Anita engoliu em seco. Sentiu as cores de seu rosto desaparecerem. Tentou se recompor.
- O... Dr. Ivan Moraes? – forçou sua voz para soar casual.
- Sim. – a recepcionista sorriu - Você o conhece?
Ela apenas balançou a cabeça, muda, e deslizou até seu lugar. Porém, a expressão de dor de Alice fez com que ela voltasse à realidade. Naquele momento, ela era mais importante do que qualquer outra coisa.
- Como você está? Está doendo muito? – questionou amorosa.
-Tá...
- Alice... – ela murmurou, olhando para o rosto da irmã, enquanto tentava ajeitar seus cabelos, posicionar melhor os fios fora do lugar. Em pânico, lembrou dos trajes que vestia. Uma bermuda jeans, uma blusa vermelha simples e um par de tênis! Sim, ela estava em casa lavando louça e por pouco não foi ao pronto socorro de chinelos de dedos! Argh! Ótima escolha para um reencontro após dez anos!
- O que foi?
Não havia outro Pronto Socorro perto, não havia muitas opções de lugares para se ir num domingo à tarde. Se houvesse, ela não pestanejaria e levaria sua irmã embora dali em questão de segundos.

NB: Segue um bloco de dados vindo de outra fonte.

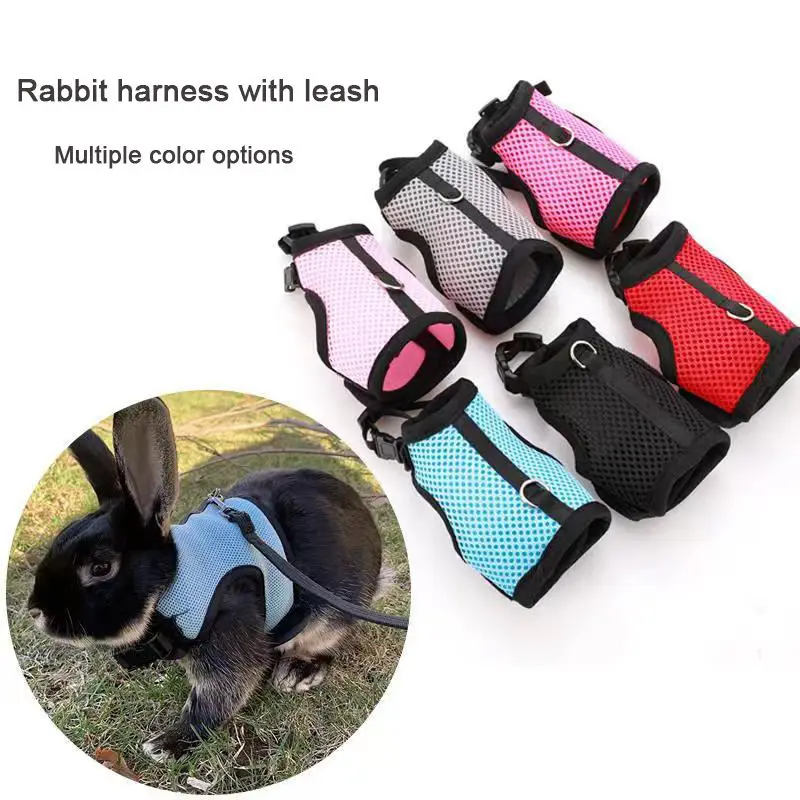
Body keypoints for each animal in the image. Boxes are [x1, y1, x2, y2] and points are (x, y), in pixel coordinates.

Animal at [27, 397, 389, 762]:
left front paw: (166, 745)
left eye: (101, 567)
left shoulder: (228, 631)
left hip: (330, 615)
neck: (171, 584)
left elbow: (217, 697)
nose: (35, 611)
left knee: (330, 643)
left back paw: (298, 672)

- Eu estou bonita? – Anita franziu a testa - Arruma meus cabelos?
Alice achou graça e fez o que a irmã pediu.
- Pronto. Agora melhorou – a pequena riu mesmo com dor.
- Tá bom. – inquieta, se ajeitou na cadeira ao lado da irmã.

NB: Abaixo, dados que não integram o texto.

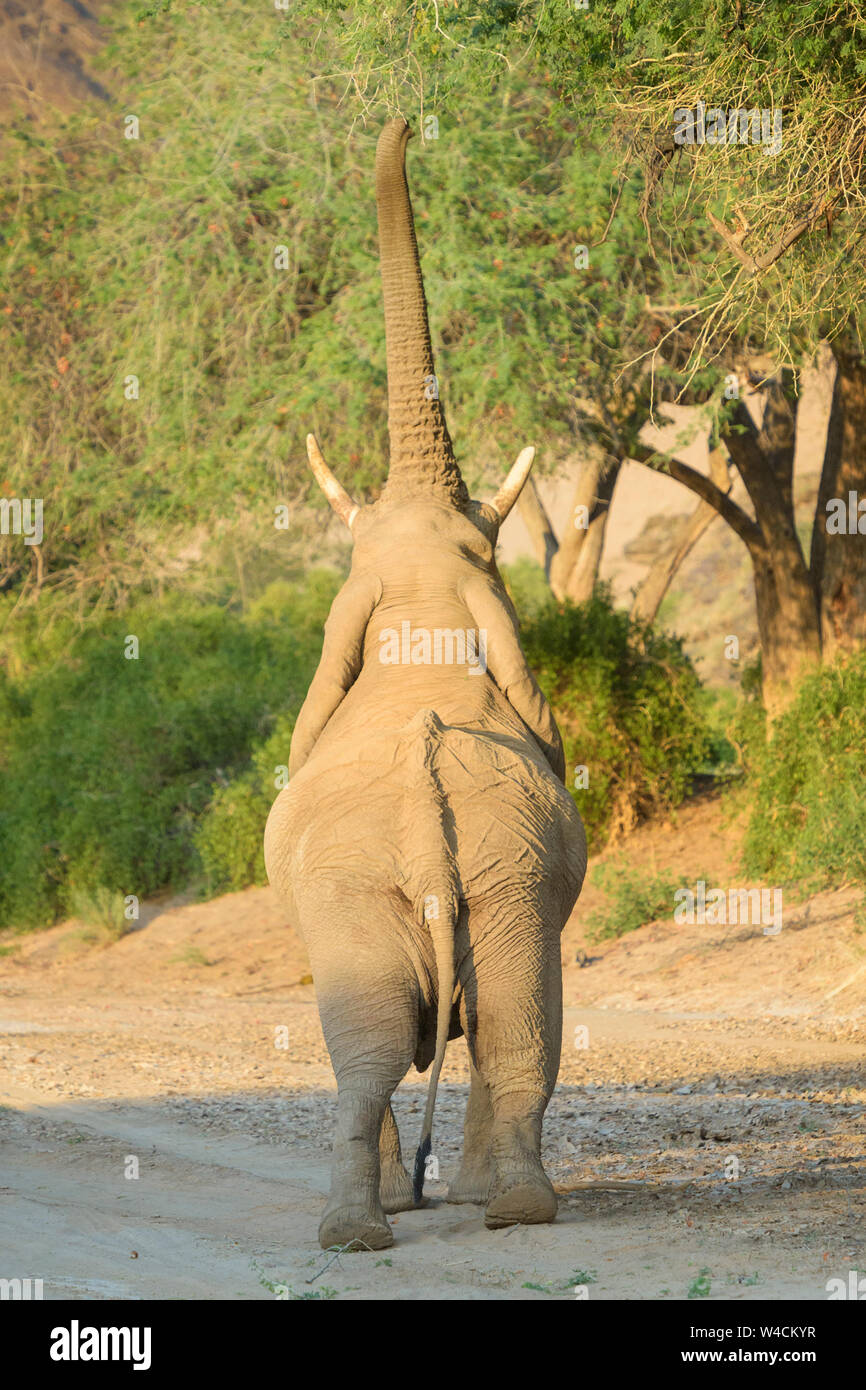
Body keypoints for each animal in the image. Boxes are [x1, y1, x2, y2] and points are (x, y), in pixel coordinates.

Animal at [265, 116, 589, 1251]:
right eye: (488, 554)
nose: (405, 122)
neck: (424, 609)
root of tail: (422, 820)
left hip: (417, 887)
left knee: (377, 1051)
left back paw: (367, 1230)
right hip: (497, 879)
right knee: (511, 1026)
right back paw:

- Alice Tavares – a voz feminina as chamou, deixando Anita aliviada e um pouco esperançosa. Talvez a recepcionista estivesse enganada. Talvez – afinal de contas – não fosse o Ivan o seu médico. Mas toda essa esperança se esvaiu quando ela acrescentou – Pode aguardar nessa sala, o Dr. Moraes já vem.
- Dr. Moraes? – Alice repetiu ao ficaram a sós, olhando para sua irmã com um misto de perplexidade e curiosidade – É ele?
- Hum rum.
Então se sentaram as duas na sala, caladas e ansiosas, a espera de Ivan.